Evenings can be kind of stressful for me. There’s the getting dinner together (which sometimes starts right after lunch), getting Caitlyn home and doing the after-school routine, then eating and cleaning and prepping lunch for the next day, all before bedtime. I’m wearing down at this point and want nothing more than quiet and maybe a cup of tea; Caitlyn is getting increasingly crazy as the evening goes on, babbling and dancing and interrupting and fidgeting. She interprets things as narrowly as possible, so that telling her to stop sitting on the radiator also requires telling her to stop leaning on it, stop touching it, move away from it. It’s not a combination that’s inherently peaceful.

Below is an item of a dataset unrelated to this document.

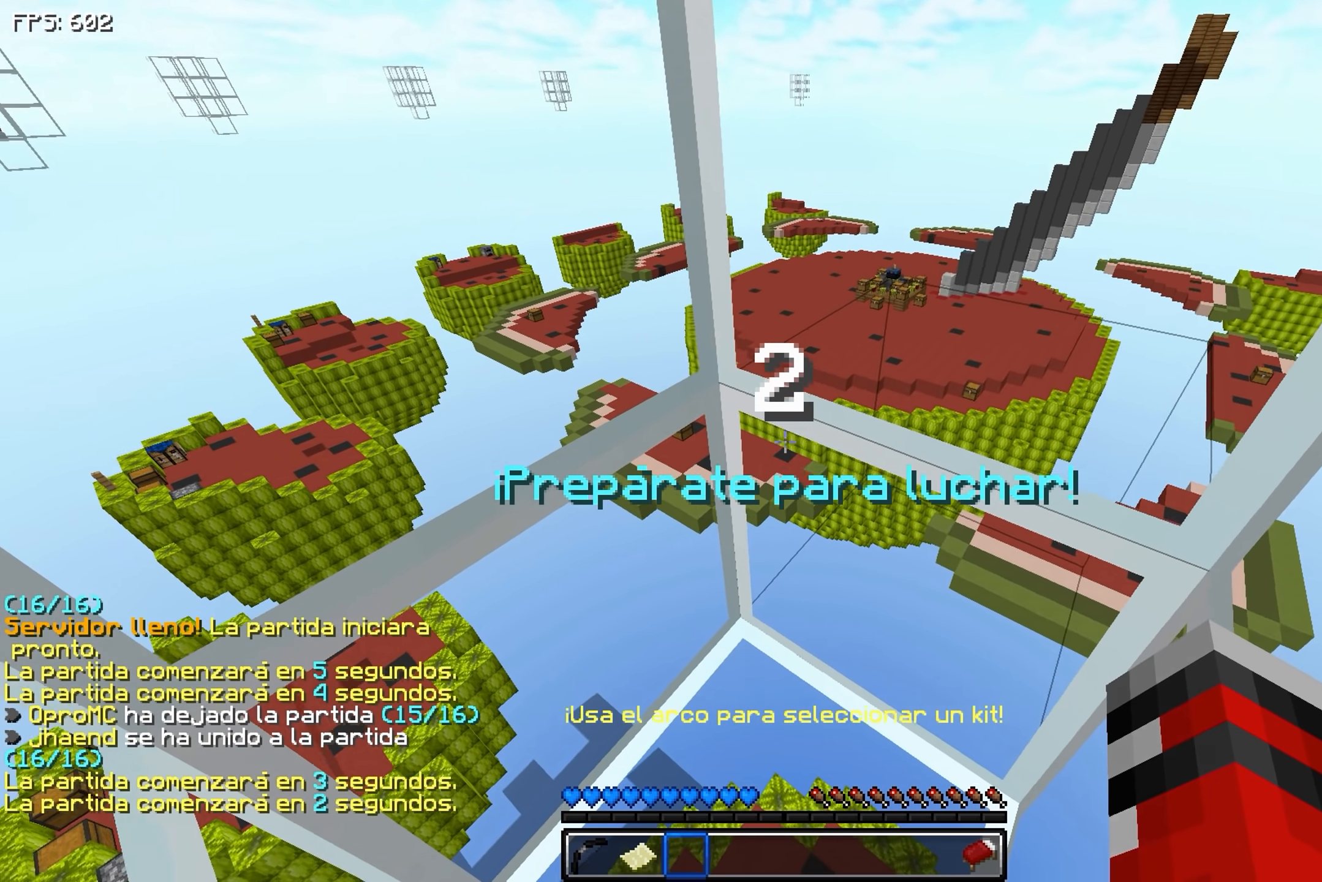
{"keys": [], "events": []}
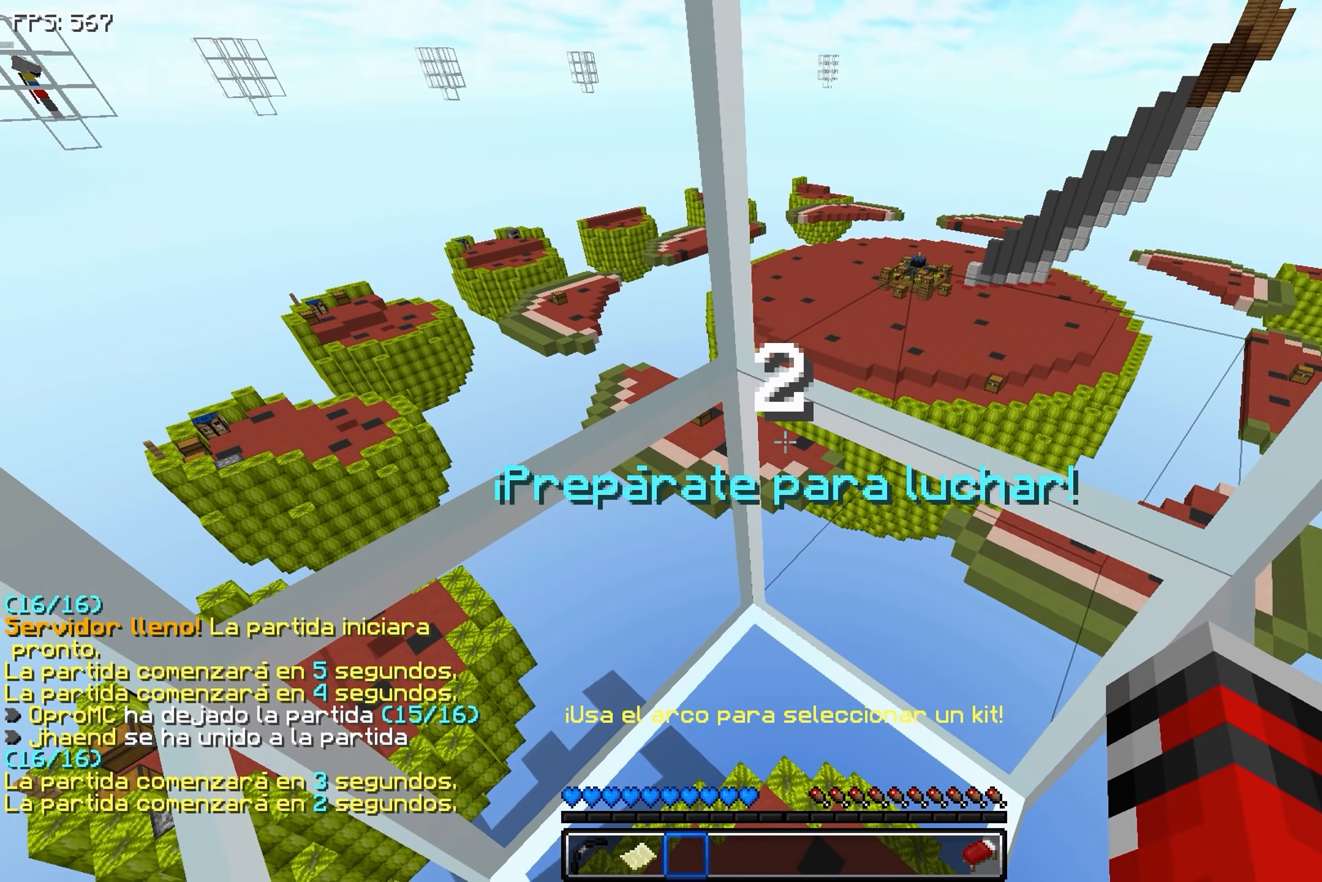
{"keys": [], "events": []}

This evening, while in the making-tomorrow’s-lunch phase of the routine, Caitlyn, while standing on a stool, facing sideways and wiggling to whatever dance beat was in her head, placed her sandwich halves on top of the baggies, instead of inside them. Then she dismounted from the stool and gyrated her way to the towel on the fridge. This looked to me like forgetfulness and a lack of focus. (She said later that she wanted to wipe her hands on the towel since Ian had been telling her to stop wiping them on her pants.) And since I was in the “just get it done already” frame of mind and since we’d already told her several times to be less crazy, I asked her what she was doing and why were her sandwiches not in their bags and what was the matter with her pants that she kept grabbing at them?
She burst into tears, screamed “You don’t understand me at all!” and ran out of the room.
Frankly, I was hoping for another six or seven years before hearing that one. Does this mean the teen drama has started at age five? Or that, God willing, she’ll get it all out of her system before she’s twelve?